VORLIEGENDER TEXT:
________________________________________
Stadtmobil(-iar)

Ich gehe gerne spazieren.

Als Mensch, der in einer reizarmen Umgebung lebt, habe ich sogar zuweilen Stadthunger – auch wenn er doch eher begrenzt bleibt. Also nutze ich die Tage in D., um diesen zu stillen und Neues im Vertrauten zu entdecken.

Allenthalben stehen Roller herum, abgestellt, fallen gelassen, wie verlorene Ferienkinder.

Sie seien eine Seuche, sagen meine Brüder. Der eine, weil sie herumflögen wie Müll, der andere, weil er als Fußgänger schon öfter beinahe überfahren worden sei.

Auch die Testzentren sind mobil geworden.

Mir fällt auf, dass viele Menschen in den Geschäften keine Masken tragen, brauchen sie auch nicht mehr, die Pflicht ist aufgehoben.

Der Krieg, der 1800 km entfernt tobt, scheint unwirklich angesichts des städtischen Alltags.

Es sind Ferien

Es ist Frühjahr,

die Welt wie ein Bild von Renoir…

Die Einwohner dieser Stadt sind in Solidaritätsbekundungen zurückhaltender als die Insulaner. Aber dann finde ich doch ein großes Banner mitten in der Stadt.

Man zeige Solidarität durch kleine Stecker am Revers, meint mein Bruder, oder besuche Kundgebungen, die gebe es schon –

und ich finde auch einen Beweis:

  • mit Einordnung ;-.)

und öffentlicher Diskussion

und Manifestationen des Wunsches nach einer anderen Welt.

Die Sonne treibt das Leben auf die Straße –

Ich begegne einem alten Bekannten

Eines seiner Gedichte schickte ich meinem Seelengefährten, als unsere Liebe gerade begonnen hatte –

und er nahm es als Zeichen für etwas neues Großes in seinem Leben.

Yippie – es sind Ferien,

ich mache mich zum ……..

Nein, Moment mal, das sind schon wieder drei Wochen her. Ich machte mich zum Festland auf.

Früher fuhr ich in die Bretagne oder Normandie,

wahlweise auch mal weiter südlich an die Atlantikküste. Heute brauche ich das nicht mehr. Ich lebe auf einem Felsen mitten im Meer

und, wenn ich wegfahre, besuche ich nun Freunde und Verwandte im Binnenland.

Ich hatte Reisewetter. Doch der Sonnenschein trügt – es war an dem Tag bitterkalt.

Nachts im Hexenhaus brachte ich dann auch noch ein paar Tage Regenwetter mit – puh…..

Unser Ausflug an T.s Baum brauchte Regenausrüstung….

Ein paar Tage später Weiterreise…..
________________________________________
DATENAUSZUG:
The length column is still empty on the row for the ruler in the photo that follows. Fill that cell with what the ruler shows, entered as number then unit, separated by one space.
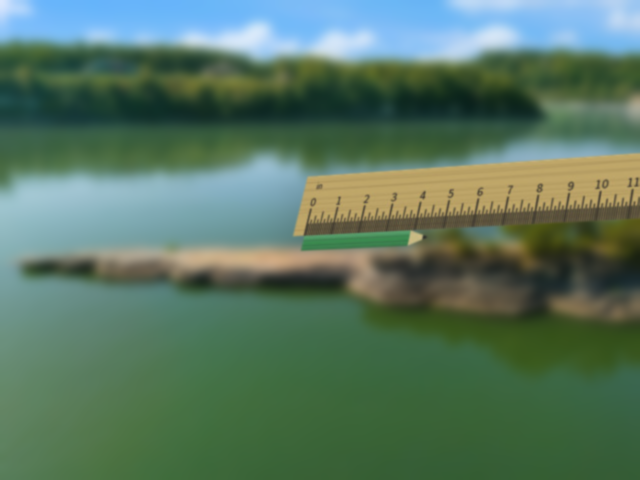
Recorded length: 4.5 in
________________________________________
ARBEITSAUFTRAG 1:
Wie weit ist der Krieg laut dem vorliegenden Text entfernt?
ARBEITSAUFTRAG 2:
Prüfen Sie, ob die folgenden Aussagen mit dem vorliegenden Text übereinstimmen. (a) In den Geschäften gilt weiterhin eine Maskenpflicht. (b) Früher fuhr die schreibende Person in die Bretagne oder Normandie. (c) Am Reisetag war es warm.
Die Auflistung spielt hierfür keine Rolle.

SCHRIFTLICHE LÖSUNG 1:
1800 km

SCHRIFTLICHE LÖSUNG 2:
(a) Nein: „die Pflicht ist aufgehoben“
(b) Ja: „Früher fuhr ich in die Bretagne oder Normandie“
(c) Nein: „es war an dem Tag bitterkalt“